In the late 1990s, a Celtic band from Scotland called Runrig was looking for a new lead singer. Enter Guthro, who held the band’s main microphone and helped fill European stadiums until their final performance in 2018, which drew more than 50,000 people.
Watch as Bruce Guthro plays guitar with his young son in 1998
Bruce Guthro’s son Dylan Guthro, then seven years old, accompanied him on guitar for the song Walk This Road.

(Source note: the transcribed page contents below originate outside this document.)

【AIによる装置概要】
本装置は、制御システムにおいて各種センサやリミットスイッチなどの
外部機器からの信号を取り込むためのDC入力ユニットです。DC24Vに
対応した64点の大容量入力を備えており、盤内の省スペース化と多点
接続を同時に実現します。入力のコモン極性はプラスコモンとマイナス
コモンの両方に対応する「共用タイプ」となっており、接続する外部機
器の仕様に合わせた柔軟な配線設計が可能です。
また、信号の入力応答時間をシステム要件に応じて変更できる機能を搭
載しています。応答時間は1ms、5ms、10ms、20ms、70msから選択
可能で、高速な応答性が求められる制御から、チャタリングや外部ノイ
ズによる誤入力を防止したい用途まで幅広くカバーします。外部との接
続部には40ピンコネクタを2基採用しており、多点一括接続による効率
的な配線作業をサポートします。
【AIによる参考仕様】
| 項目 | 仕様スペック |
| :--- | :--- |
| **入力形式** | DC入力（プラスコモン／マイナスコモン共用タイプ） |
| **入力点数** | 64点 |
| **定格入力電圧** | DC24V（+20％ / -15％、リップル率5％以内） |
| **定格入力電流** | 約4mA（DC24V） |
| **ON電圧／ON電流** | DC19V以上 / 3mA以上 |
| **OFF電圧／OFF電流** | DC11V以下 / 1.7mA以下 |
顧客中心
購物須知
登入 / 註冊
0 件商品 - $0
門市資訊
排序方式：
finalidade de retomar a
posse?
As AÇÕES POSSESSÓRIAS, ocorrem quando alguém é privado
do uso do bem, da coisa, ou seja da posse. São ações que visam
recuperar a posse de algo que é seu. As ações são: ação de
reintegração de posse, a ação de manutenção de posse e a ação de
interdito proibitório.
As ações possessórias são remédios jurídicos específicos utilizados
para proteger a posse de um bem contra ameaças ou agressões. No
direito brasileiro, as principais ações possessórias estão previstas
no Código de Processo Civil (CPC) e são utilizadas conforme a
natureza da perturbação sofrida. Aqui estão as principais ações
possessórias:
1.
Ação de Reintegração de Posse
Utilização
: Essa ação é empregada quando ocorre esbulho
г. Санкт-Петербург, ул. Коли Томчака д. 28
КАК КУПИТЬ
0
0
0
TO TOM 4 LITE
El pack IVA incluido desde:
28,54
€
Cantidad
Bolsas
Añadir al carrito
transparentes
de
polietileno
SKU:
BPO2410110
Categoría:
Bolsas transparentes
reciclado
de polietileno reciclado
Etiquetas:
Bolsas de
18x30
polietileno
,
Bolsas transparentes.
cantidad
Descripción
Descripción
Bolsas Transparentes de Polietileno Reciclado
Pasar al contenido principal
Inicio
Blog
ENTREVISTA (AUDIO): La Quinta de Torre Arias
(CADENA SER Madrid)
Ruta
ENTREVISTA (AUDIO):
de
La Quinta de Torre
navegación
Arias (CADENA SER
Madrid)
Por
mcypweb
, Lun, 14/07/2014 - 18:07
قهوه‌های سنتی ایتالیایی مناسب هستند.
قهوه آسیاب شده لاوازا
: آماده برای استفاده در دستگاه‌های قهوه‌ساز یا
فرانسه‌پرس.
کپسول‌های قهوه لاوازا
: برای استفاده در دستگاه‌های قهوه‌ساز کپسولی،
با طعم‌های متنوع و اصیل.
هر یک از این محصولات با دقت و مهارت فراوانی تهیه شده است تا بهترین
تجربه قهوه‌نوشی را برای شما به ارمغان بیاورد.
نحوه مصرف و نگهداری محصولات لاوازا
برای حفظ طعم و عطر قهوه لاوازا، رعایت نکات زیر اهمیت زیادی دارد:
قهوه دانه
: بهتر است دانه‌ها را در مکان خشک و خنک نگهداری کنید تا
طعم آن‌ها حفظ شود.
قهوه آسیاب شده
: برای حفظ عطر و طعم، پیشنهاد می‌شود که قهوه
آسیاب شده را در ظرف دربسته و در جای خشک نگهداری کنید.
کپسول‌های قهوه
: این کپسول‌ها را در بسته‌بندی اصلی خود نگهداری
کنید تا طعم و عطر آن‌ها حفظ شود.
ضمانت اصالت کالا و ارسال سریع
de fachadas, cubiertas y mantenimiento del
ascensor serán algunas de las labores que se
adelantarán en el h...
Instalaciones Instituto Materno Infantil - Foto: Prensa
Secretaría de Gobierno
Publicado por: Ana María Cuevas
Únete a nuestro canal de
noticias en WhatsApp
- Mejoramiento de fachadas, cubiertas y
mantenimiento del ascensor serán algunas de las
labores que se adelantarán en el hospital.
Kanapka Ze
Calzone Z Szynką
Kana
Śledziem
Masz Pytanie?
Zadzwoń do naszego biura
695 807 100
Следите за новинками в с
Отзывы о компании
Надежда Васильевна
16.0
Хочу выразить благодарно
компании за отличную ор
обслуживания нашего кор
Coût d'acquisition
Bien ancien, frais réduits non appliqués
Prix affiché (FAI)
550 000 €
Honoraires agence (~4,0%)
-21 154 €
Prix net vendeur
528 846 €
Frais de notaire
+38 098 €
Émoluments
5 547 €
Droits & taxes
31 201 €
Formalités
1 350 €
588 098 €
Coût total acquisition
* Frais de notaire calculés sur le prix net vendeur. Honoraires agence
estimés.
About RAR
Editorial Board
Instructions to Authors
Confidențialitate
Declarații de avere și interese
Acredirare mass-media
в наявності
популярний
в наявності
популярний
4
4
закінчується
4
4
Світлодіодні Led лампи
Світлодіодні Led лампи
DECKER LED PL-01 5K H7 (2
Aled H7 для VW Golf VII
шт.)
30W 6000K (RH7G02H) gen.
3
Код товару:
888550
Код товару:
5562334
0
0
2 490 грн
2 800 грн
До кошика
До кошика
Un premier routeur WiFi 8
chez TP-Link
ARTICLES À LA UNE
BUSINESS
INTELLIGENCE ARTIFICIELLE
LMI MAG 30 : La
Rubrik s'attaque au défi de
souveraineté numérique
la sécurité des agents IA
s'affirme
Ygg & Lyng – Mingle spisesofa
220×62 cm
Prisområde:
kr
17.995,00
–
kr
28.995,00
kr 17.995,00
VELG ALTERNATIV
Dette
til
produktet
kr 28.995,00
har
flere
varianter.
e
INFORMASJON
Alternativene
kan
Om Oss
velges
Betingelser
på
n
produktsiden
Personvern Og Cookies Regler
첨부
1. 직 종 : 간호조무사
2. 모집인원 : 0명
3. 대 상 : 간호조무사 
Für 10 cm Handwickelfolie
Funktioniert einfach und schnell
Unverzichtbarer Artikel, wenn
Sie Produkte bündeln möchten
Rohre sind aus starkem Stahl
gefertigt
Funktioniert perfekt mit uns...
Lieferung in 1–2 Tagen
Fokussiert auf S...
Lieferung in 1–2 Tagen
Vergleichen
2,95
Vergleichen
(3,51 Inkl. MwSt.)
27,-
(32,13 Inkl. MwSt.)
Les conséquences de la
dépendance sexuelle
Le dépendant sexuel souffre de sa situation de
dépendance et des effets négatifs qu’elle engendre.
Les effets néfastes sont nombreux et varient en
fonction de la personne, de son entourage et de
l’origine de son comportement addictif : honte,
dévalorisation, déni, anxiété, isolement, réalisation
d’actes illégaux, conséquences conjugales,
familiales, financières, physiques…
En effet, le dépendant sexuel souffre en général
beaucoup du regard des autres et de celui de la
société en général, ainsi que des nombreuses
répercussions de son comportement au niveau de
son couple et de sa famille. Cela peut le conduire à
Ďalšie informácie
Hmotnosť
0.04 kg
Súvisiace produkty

Former Runrig bandmate Pete Wishart described Guthro as “the nicest person you could ever hope to meet, and a joy to perform with.”
“An exceptional singer, musician and songwriter taken far too soon. We are going to miss him,” Wishart said in a social media post.
Despite his success on the world stage, Guthro’s loyalty to his home province was unwavering, hosting his songswriters’ circle in Halifax multiple times a year and becoming a mainstay act at the annual Stan Rogers Folk Festival in Canso, N.S.
His legacy will also live on through his children, who themselves have established their own place in the music industry — Dylan Guthro is a songwriter and producer currently based in Nashville and Jodi Guthro is a singer-songwriter in her own right.
‘He’ll never die’
A few weeks before his death, Guthro posted a video on his Facebook page, a stand-in for his would-be performance at the Canso folk festival.
Flanked by his children around a kitchen table with a drink in his hand, Guthro asked for prayers from his fans before launching into a newly written song that includes the line, “Can I get an amen?”
He appears composed as he recites the Lord’s Prayer while Jodi and Dylan harmonize the song’s main passage.
“Thank you all for your support over the years in this blessed musical career I’ve had. You were always the inspiration behind it all,” Guthro wrote in the post.
Cormier said Guthro’s death will leave a noticeable void in Nova Scotia’s music scene, but he promised to help carry on his renowned songwriters’ circles in some way.
“Our little world here just got smaller. But like I said, if we remember what he did, and we continue what he did, he’ll never die.”